Weighing in at 2,135 pages, the Build Back Better bill drafted by the House is a heavyweight.
Many of its historic proposals are well known and discussed: universal pre-K, an overhaul of child care, sweeping climate change and renewable energy programs, expanded health care subsidies, and lower costs for some prescription drugs.
But there are scores and scores more. We’d like to start with one we spotted while reading through the bill.
It’s just 14 pages, found in sections 22201 and 22202 of the bill — titled “Competitive Integrative Employment.” That is a classic government phrase that could apply to nearly any job in any industry. What’s it mean here? This is about a fact of life for tens of thousands of American workers with disabilities: They are legally paid below minimum wage under a piece of U.S. law created more than eight decades ago. NPR reported last year that some workers are paid as little as $3.34 an hour.
Why does the U.S. allow lower wages for workers living with a disability?
This practice goes back to 1938, when Congress passed the Fair Labor Standards Act, the start of modern labor law, which established the federal minimum wage. But there was concern by some in Congress that the minimum wage would freeze out people who are visually impaired or live with other disabilities from being hired at all. So lawmakers created an exemption to the minimum wage. Employers could receive a certificate, commonly called a “14(c)” in reference to the section number in the law, and pay workers with disabilities an amount below minimum wage.
How many workers with disabilities are still paid below minimum wage?
Estimates vary, but at least tens of thousands. According to the Department of Labor, more than 39,000 individuals currently earn less than minimum wage in the U.S. because their employers have been granted 14(c) certificates under the law. Some 1,200 businesses either have applied for or have received the certificate allowing for that exemption. Many of these are businesses or nonprofit organizations, which are specifically devoted toward providing employment and other services to people with disabilities.

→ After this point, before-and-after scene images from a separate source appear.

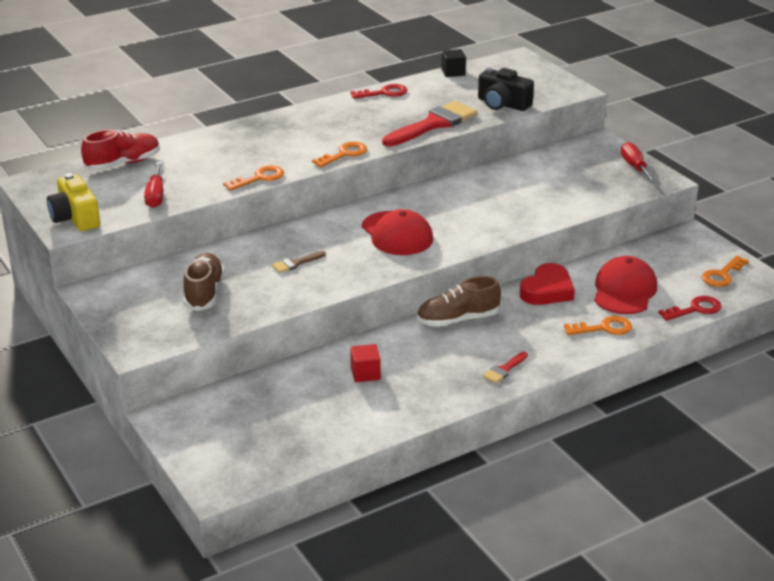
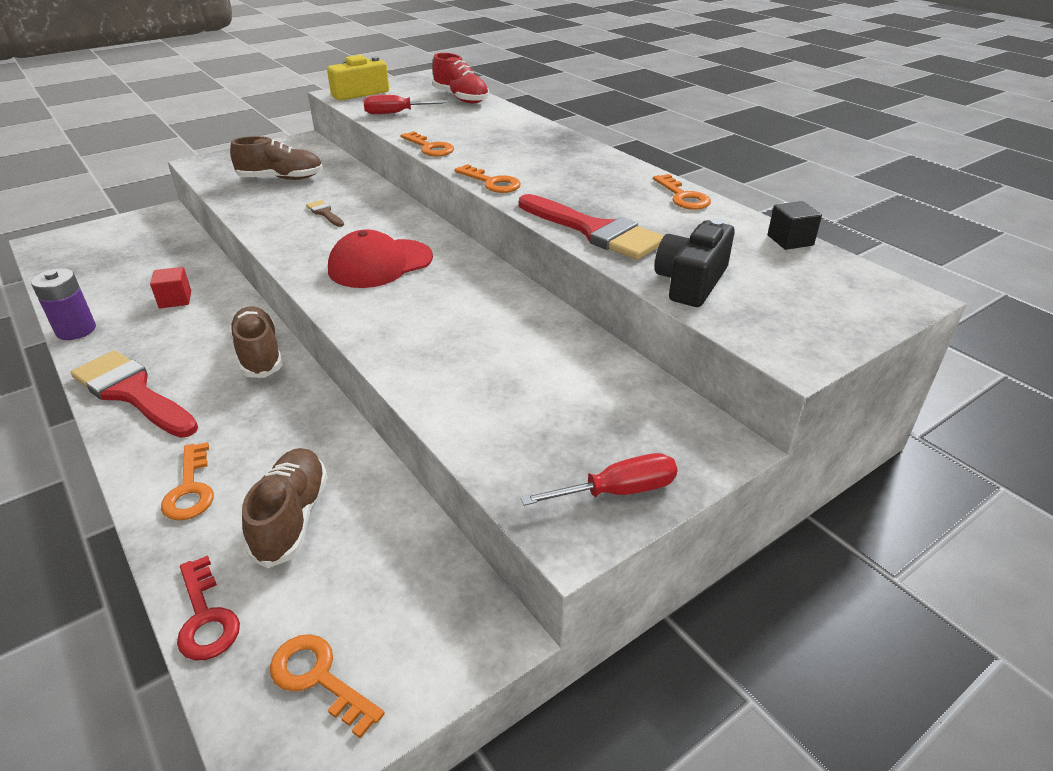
camera: 85 degrees right, 5 degrees up
red key [351,84,408,99] -> orange key [653,174,711,210]
red brush [483,352,528,384] -> red brush [71,350,198,438], size x2.23
red heart [520,263,575,305] -> none
red cap [594,256,657,314] -> brown shoe [242,448,328,568]
none -> purple battery [31,268,96,340]

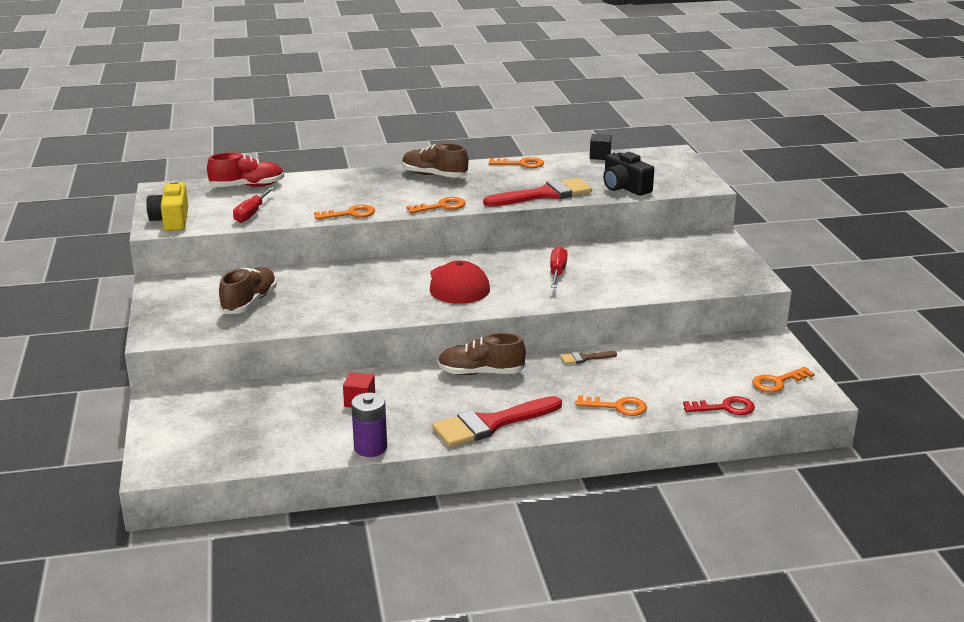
camera: 65 degrees left, 10 degrees down
brown shoe [242,448,328,568] -> brown shoe moved to [402,143,468,178]
brown brush [306,200,344,227] -> brown brush moved to [561,351,617,364]
red screwdriver [521,453,678,506] -> red screwdriver moved to [550,247,568,288]

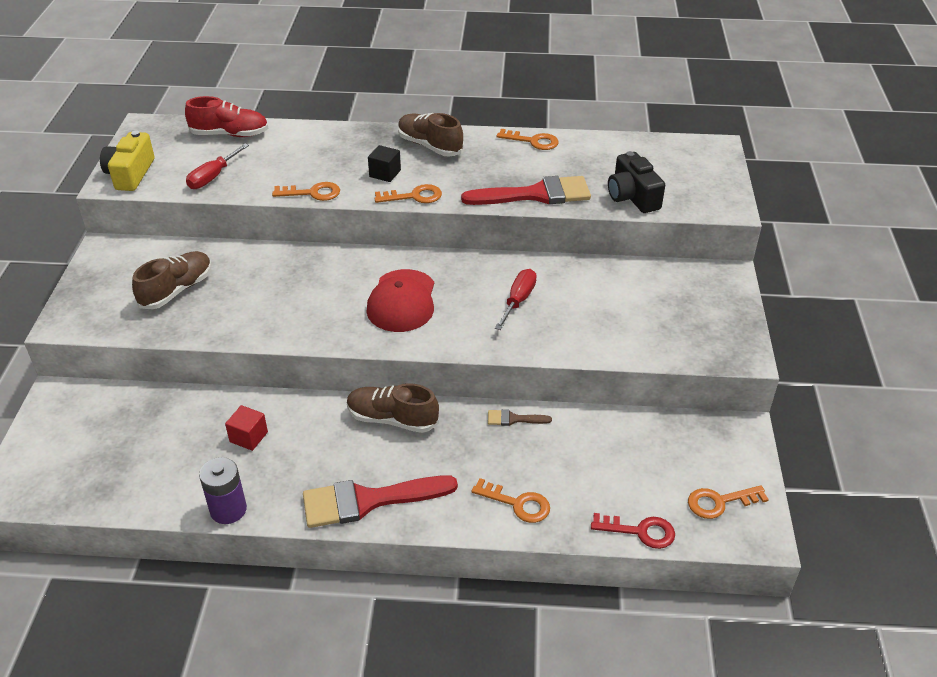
camera: 15 degrees right, 15 degrees up
black cube [590,134,612,160] -> black cube moved to [368,145,401,182]

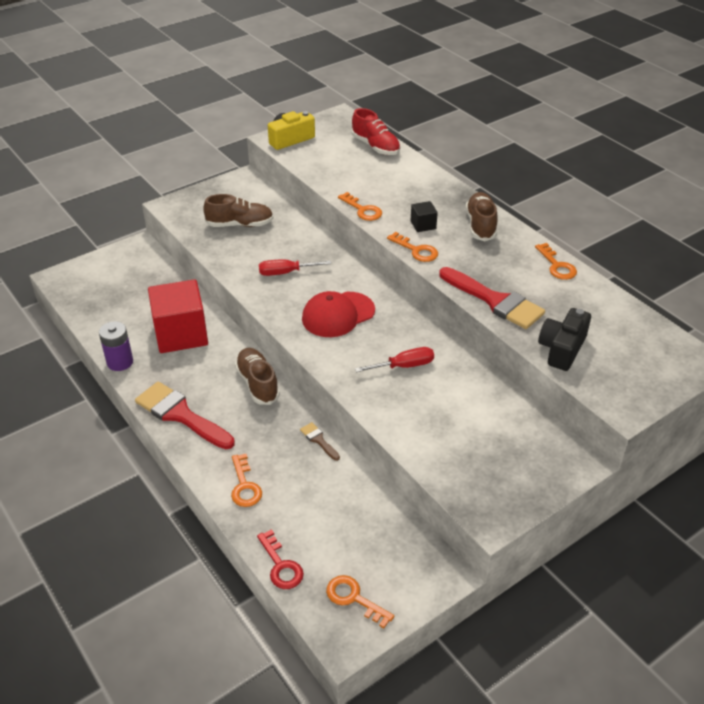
camera: 50 degrees right, 0 degrees up
red screwdriver [186,143,249,189] -> red screwdriver moved to [259,259,331,276]
red cube [225,405,268,451] -> red cube [148,279,208,353], size x2.30

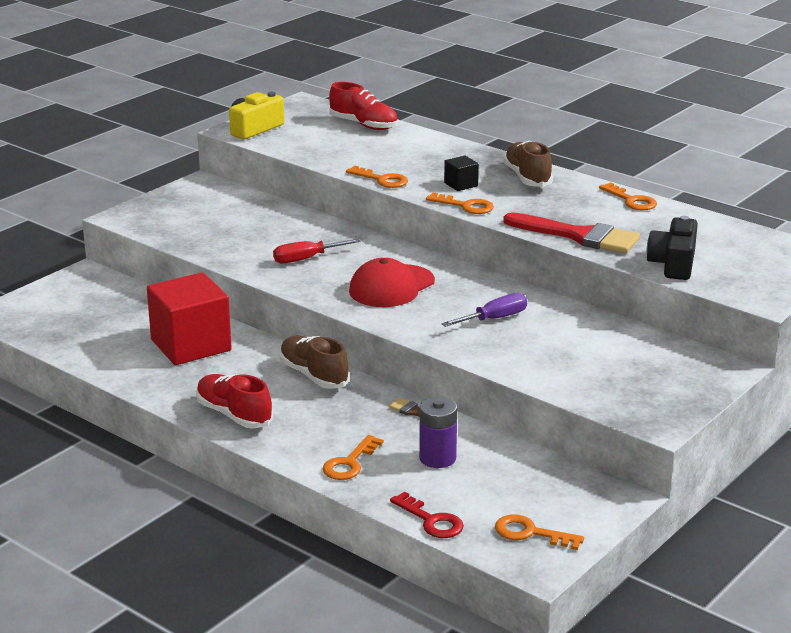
camera: 15 degrees left, 15 degrees down
purple battery [99,321,133,371] -> purple battery moved to [419,397,457,468]
red brush [135,382,235,449] -> red shoe [196,374,273,429]
brown shoe [203,194,273,227] -> none
orange key [231,454,262,507] -> orange key turned 60 degrees clockwise [323,435,384,480]
red screwdriver [355,347,434,372] -> purple screwdriver [442,293,527,327]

Is this allowed in every state?
No. Ten states have outlawed this practice. But it still exists in 40 states.
Who supports the exemption, and who opposes it?
There is much to say on this topic. Here is a very brief start.
We spoke with Maria Town, president and CEO of the American Association of People with Disabilities. She listed a host of reasons to change this. For one, it is open discrimination. She also argues that the notion that people with disabilities are less productive or need prohibitively-expensive accommodations is outdated and false.
But other people in the disability rights community support allowing subminimum wage. Evelyn Turner, director of the Disabilities Board in Charleston County, South Carolina, told WCSC-TV earlier this year that she believes the pay is appropriate to the skill level. “We have a group of folks who aren’t able to work competitively,” she said, “and this is their work, and they enjoy coming to work.” And some families told NPR that they are concerned that higher wage requirements could mean fewer jobs for family members with disabilities.
How would Build Back Better tackle this?
In general, Democrats and some leading Republicans want to end this practice. To do that, the House Build Back Better bill would fund $324 million to help employers move away from this system permanently. States and companies could receive grants to lift wages immediately and move toward permanently paying employees with disabilities at minimum wage or higher.
Why doesn’t the bill simply outlaw this?
It comes down to the close margins in Congress in general and in the Senate in particular. Democrats have 50 votes in the Senate, 51 with the vice president’s tie-breaker. That’s well short of the 60 needed to move this bill through the usual Senate process, in which Republicans have the ability to filibuster. Their only viable option is to use a different route, known as “budget reconciliation.” That requires just 51 Senate votes. But reconciliation comes with its own strings attached, most notably that the legislation must primarily deal with and have a significant effect on the federal budget.
Outlawing this practice would not have a significant effect on the federal budget and thus, it likely would not make it through reconciliation. Instead, Democrats have gotten creative — which happens a lot with reconciliation — and come up with this work-around, hoping to use grants and incentives to convince employers and more states to do it on their own.